Le pendant côté automate : le CPU S7-1500 a lui aussi une séquence de démarrage (STOP → STARTUP → RUN) et des diagnostics de mise en route dans TIA. La philosophie est jumelle : un redémarrage n'est pas instantané, il suit un ordre de dépendances, et on peut en mesurer/lire chaque étape. Sur l'edge, cet ordre, c'est systemd qui le tient.
Récapitulatif
- systemd (PID 1) démarre et supervise tout via des unités
(
.service,.socket,.timer,.target). - Deux axes indépendants : enabled/disabled (démarre au boot ?) et active/failed (tourne maintenant ?).
- Diagnostic :
systemctl --failedpuissystemctl status <unité>— les dernières lignes de journal montrent souvent la cause directement. - Verbes :
restart(relancer),reload(recharger sans couper),enable --now(permanent + démarre). - Une unité pour le service edge :
Requires/After=docker.service,Restart=on-failure,WantedBy=multi-user.target.
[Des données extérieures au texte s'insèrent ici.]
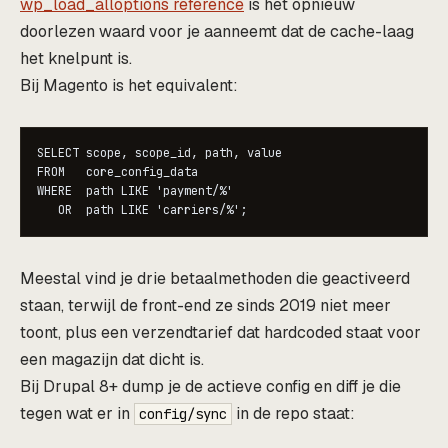
wp_load_alloptions reference
is het opnieuw
doorlezen waard voor je aanneemt dat de cache-laag
het knelpunt is.
Bij Magento is het equivalent:
SELECT scope, scope_id, path, value

FROM   core_config_data

WHERE  path LIKE 'payment/%'

Meestal vind je drie betaalmethoden die geactiveerd
staan, terwijl de front-end ze sinds 2019 niet meer
toont, plus een verzendtarief dat hardcoded staat voor
een magazijn dat dicht is.
Bij Drupal 8+ dump je de actieve config en diff je die
tegen wat er in
in de repo staat:
config/sync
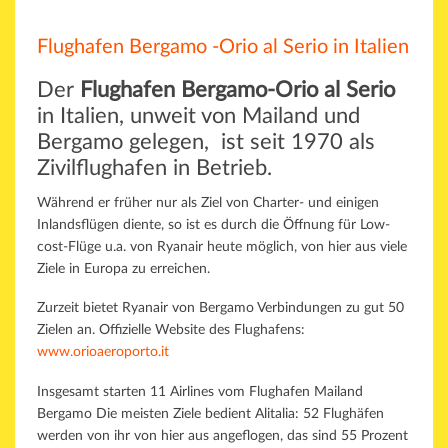
Flughafen Bergamo -Orio al Serio in Italien
Der
Flughafen Bergamo-Orio al Serio
in Italien, unweit von Mailand und
Bergamo gelegen, ist seit 1970 als
Zivilflughafen in Betrieb.
Während er früher nur als Ziel von Charter- und einigen
Inlandsflügen diente, so ist es durch die Öffnung für Low-
cost-Flüge u.a. von Ryanair heute möglich, von hier aus viele
Ziele in Europa zu erreichen.
Zurzeit bietet Ryanair von Bergamo Verbindungen zu gut 50
Zielen an. Offizielle Website des Flughafens:
www.orioaeroporto.it
Insgesamt starten 11 Airlines vom Flughafen Mailand
Bergamo Die meisten Ziele bedient Alitalia: 52 Flughäfen
werden von ihr von hier aus angeflogen, das sind 55 Prozent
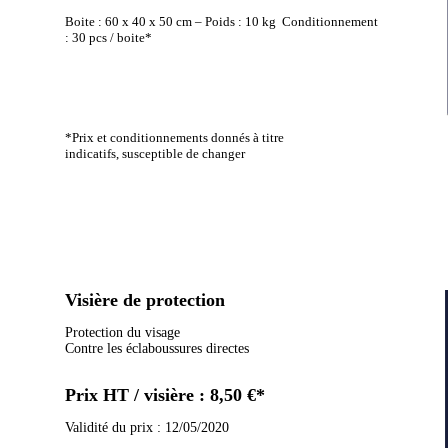
Boite : 60 x 40 x 50 cm – Poids : 10 kg Conditionnement
: 30 pcs / boite*
*Prix
et conditionnements
donnés à titre
indicatifs,
susceptible de changer
Visière de protection
Protection du visage
Contre les éclaboussures directes
Prix HT / visière : 8,50 €*
Validité du prix : 12/05/2020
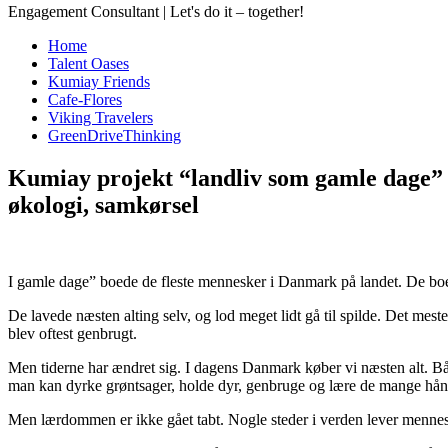
Engagement Consultant | Let's do it – together!
Home
Talent Oases
Kumiay Friends
Cafe-Flores
Viking Travelers
GreenDriveThinking
Kumiay projekt “landliv som gamle dage” s
økologi, samkørsel
I
gamle dage” boede de fleste mennesker i Danmark på landet. De boed
De lavede næsten alting selv, og lod meget lidt gå til spilde. Det me
blev oftest genbrugt.
Men tiderne har ændret sig. I dagens Danmark køber vi næsten alt. Bå
man kan dyrke grøntsager, holde dyr, genbruge og lære de mange hån
Men lærdommen er ikke gået tabt. Nogle steder i verden lever menne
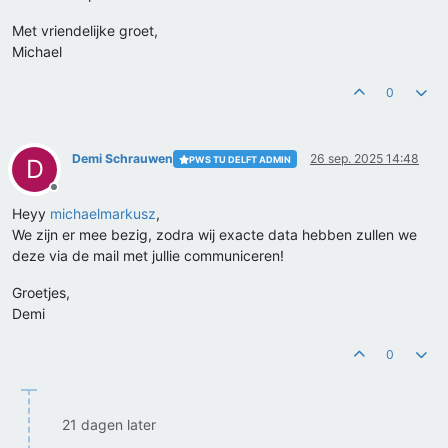
Met vriendelijke groet,
Michael
0
Demi Schrauwen
26 sep. 2025 14:48
PWS TU DELFT ADMIN
D
Offline
Heyy
michaelmarkusz
,
We zijn er mee bezig, zodra wij exacte data hebben zullen we
deze via de mail met jullie communiceren!
Groetjes,
Demi
0
21 dagen later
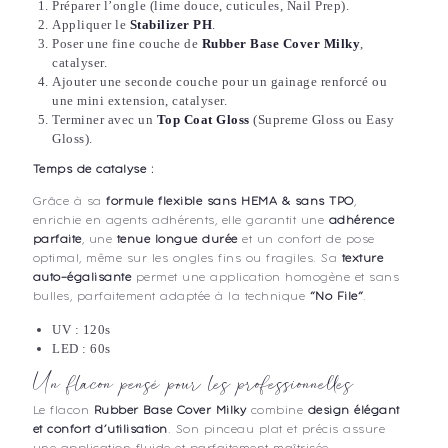
Préparer l’ongle (lime douce, cuticules, Nail Prep).
Appliquer le
Stabilizer PH
.
Poser une fine couche de
Rubber Base Cover Milky
,
catalyser.
Ajouter une seconde couche pour un gainage renforcé ou
une mini extension, catalyser.
Terminer avec un
Top Coat Gloss
(Supreme Gloss ou Easy
Gloss).
Temps de catalyse :
Grâce à sa
formule flexible sans HEMA & sans TPO
,
enrichie en agents adhérents, elle garantit une
adhérence
parfaite
, une
tenue longue durée
et un confort de pose
optimal, même sur les ongles fins ou fragiles. Sa
texture
auto-égalisante
permet une application homogène et sans
bulles, parfaitement adaptée à la technique
“No File”
.
UV : 120s
LED : 60s
Un flacon pensé pour les professionnelles
Le flacon
Rubber Base Cover Milky
combine
design élégant
et confort d’utilisation
. Son pinceau plat et précis assure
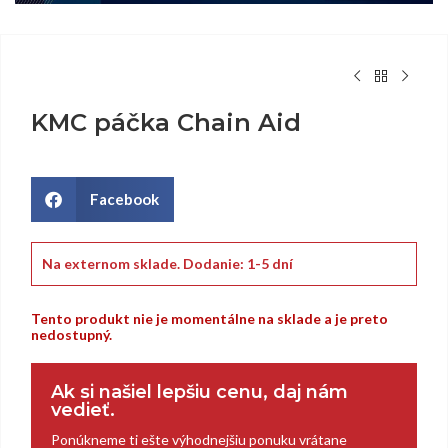
KMC páčka Chain Aid
Facebook
Na externom sklade.
Dodanie: 1-5 dní
Tento produkt nie je momentálne na sklade a je preto
nedostupný.
Ak si našiel lepšiu cenu, daj nám
vedieť.
Ponúkneme ti ešte výhodnejšiu ponuku vrátane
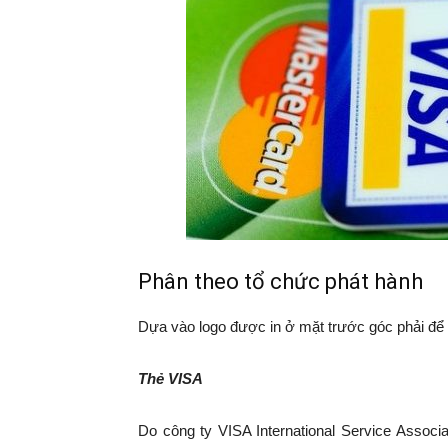
Phân theo tổ chức phát hành
Dựa vào logo được in ở mặt trước góc phải để p
Thẻ VISA
Do công ty VISA International Service Associ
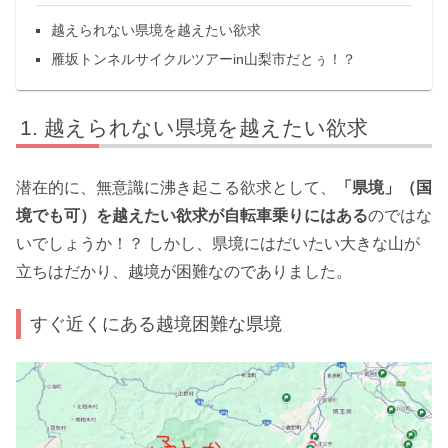
越えられない県境を越えたい欲求
雁坂トンネルサイクルツアーin山梨市だとぅ！？
越えられない県境を越えたい欲求
潜在的に、無意識に沸き起こる欲求として、
「県境」（国
境でも可）を越えたい欲求が自転車乗りにはある
のではな
いでしょうか！？ しかし、県境にはだいたい大きな山が
立ちはだかり、越境が困難なのでありました。
すぐ近くにある越境困難な県境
Toujoursdaemon-reloadaprès édition. systemd-analyze blamepour savoir où part le temps de boot.
Exercices
Exercice 1 — « Ça marchait, puis on a rebooté »
Un service tournait, mais après le dernier reboot il n'est plus là. systemctl status
montre active: inactive (dead). Quelle est la cause probable, et quelle commande la
confirme puis la corrige ?
Voir la solution
$ systemctl is-enabled monservice
disabled # ← voilà : il n'était pas activé au boot
$ sudo systemctl enable --now monservice
Le service avait été lancé à la main (start) mais jamais enable. Il
tournait donc jusqu'au reboot, puis n'est pas revenu. enable --now le relance et
le rend permanent. C'est la confusion enabled/active du §2.
Exercice 2 — Un service en échec : la démarche
systemctl --failed montre edge-gateway.service en failed. Écris
la séquence exacte pour comprendre pourquoi, puis le relancer une fois la cause traitée.
Voir la solution
$ systemctl status edge-gateway # photo + dernières erreurs
$ journalctl -u edge-gateway -e # fil de journal complet (ch. 4)
# … on lit la cause, on la corrige (port occupé, image manquante, disque plein…) …
$ sudo systemctl restart edge-gateway
$ systemctl is-active edge-gateway
active
On ne relance jamais en boucle sans lire la cause : un
restart aveugle sur un service qui échoue à cause d'un disque plein ou d'un port occupé
rejouera le même échec. Lire d'abord, agir ensuite.
Exercice 3 — Mes changements d'unité sont ignorés
Tu modifies /etc/systemd/system/edge-gateway.service pour ajouter
RestartSec=30, tu fais restart, mais le comportement n'a pas changé. Pourquoi,
et comment corriger ?
Voir la solution
systemd travaille sur la version en mémoire de l'unité, pas sur le fichier fraîchement édité. Il faut lui dire de relire les fichiers :
$ sudo systemctl daemon-reload
$ sudo systemctl restart edge-gateway
daemon-reload recharge les définitions ; restart applique le
nouveau comportement au service qui tourne. L'ordre compte : reload puis restart.